|
Keywords
|
Heat pipe solar collector, Parabolic reflector, PCM, Hybrid nanofluid, Porous foam, ANSYS FLUENT simulation, User-defined functions (UDFs), Evacuated tube collector
|
|
Abstract
|
In current work, a new design of a heat pipe solar collector coupled with a parabolic reflector is numerically analyzed to boost the overall efficiency. The design incorporates several advanced thermal management strategies aimed at improving both heat transfer and energy storage capabilities. The region surrounding the heat pipe inside the evacuated tube is filled with paraffin (RT31), which serves as a phase change material (PCM) and is reinforced with MWCNT nanoparticles to boost its thermal conductivity and accelerate the melting process.
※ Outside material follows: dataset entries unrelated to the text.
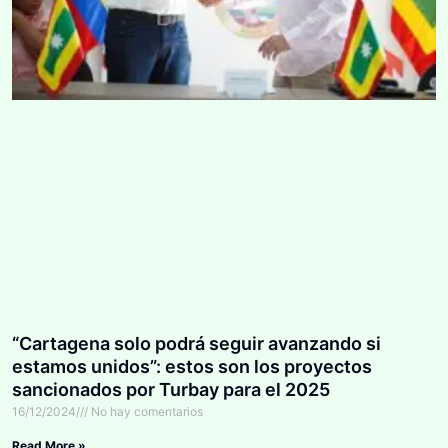
“Cartagena solo podrá seguir avanzando si
estamos unidos”: estos son los proyectos
sancionados por Turbay para el 2025
16/12/2024
No hay comentarios
Read More »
In the condenser section, water mixed with hybrid nanoparticles (Ag–MoS2) is employed as the working fluid to significantly enhance convective heat transfer. Moreover, porous metallic foam is embedded within the PCM zone to further improve heat diffusion and reduce melting time. The thermophysical characteristics of the mixtures are incorporated through User-Defined Functions (UDFs), whereas the radiative heat transfer within the evacuated zone is also considered. The outputs reveal that the inclusion of the parabolic reflector notably increases the temperature of the heat pipe, paraffin, and water zones by approximately 31.62%, 31.43%, and 11.82%, respectively. The liquid fraction of the PCM in structure equipped with the reflector is about 2.897 times greater than that of the conventional system, demonstrating a significant improvement in melting performance. Furthermore, as the operating time increases from 10 to 40 min, the temperatures of the heat pipe, paraffin, and water zones rise by 23.77%, 24.97%, and 9.18%, respectively. When all enhancement techniques—including the reflector, hybrid nanoparticles, and porous foam—are combined, the system achieves remarkable temperature increases of 8.81%, 23.61%, and 27.18% for the water, PCM, and heat pipe zones, respectively, with the PCM liquid fraction reaching 3.247 times that of the base design. Overall, this integrated configuration demonstrates a significant advancement over conventional heat pipe solar systems by coupling optical concentration, nanomaterial enhancement, and porous media conduction within a single structure. The results highlight the strong potential of this design for improving solar thermal efficiency, accelerating energy storage, and promoting sustainable energy utilization.
|